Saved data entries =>
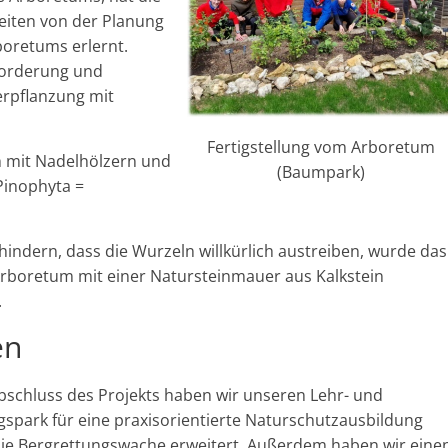
eiten von der Planung
oretums erlernt.
forderung und
erpflanzung mit
Fertigstellung vom Arboretum
h mit Nadelhölzern und
(Baumpark)
Pinophyta =
indern, dass die Wurzeln willkürlich austreiben, wurde das
rboretum mit einer Natursteinmauer aus Kalkstein
.
en
bschluss des Projekts haben wir unseren Lehr- und
spark für eine praxisorientierte Naturschutzausbildung
ie Bergrettungswache erweitert. Außerdem haben wir eine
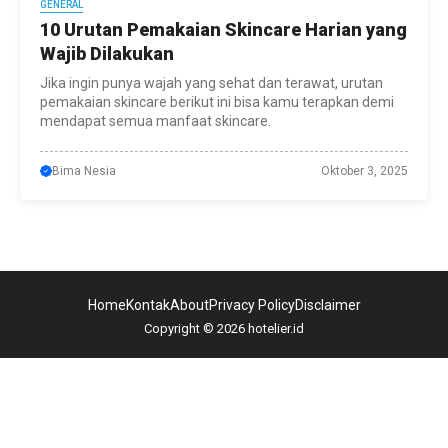
GENERAL
10 Urutan Pemakaian Skincare Harian yang
Wajib Dilakukan
Jika ingin punya wajah yang sehat dan terawat, urutan
pemakaian skincare berikut ini bisa kamu terapkan demi
mendapat semua manfaat skincare.
Bima Nesia
Oktober 3, 2025
Home
Kontak
About
Privacy Policy
Disclaimer
Copyright © 2026 hotelier.id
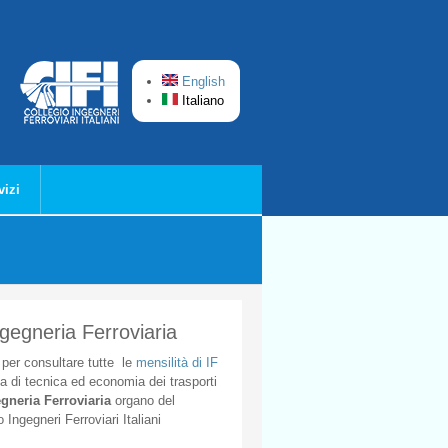
English
Italiano
vizi
ngegneria Ferroviaria
per
consultare
tutte
le
mensilità
di
IF
ta
di
tecnica
ed
economia
dei
trasporti
gneria
Ferroviaria
organo
del
o
Ingegneri
Ferroviari
Italiani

WORK INSTRUCTIONS => Filter the records above for the string "yang" and copy each matching line.

TASK ANSWER =>
10 Urutan Pemakaian Skincare Harian yang
Jika ingin punya wajah yang sehat dan terawat, urutan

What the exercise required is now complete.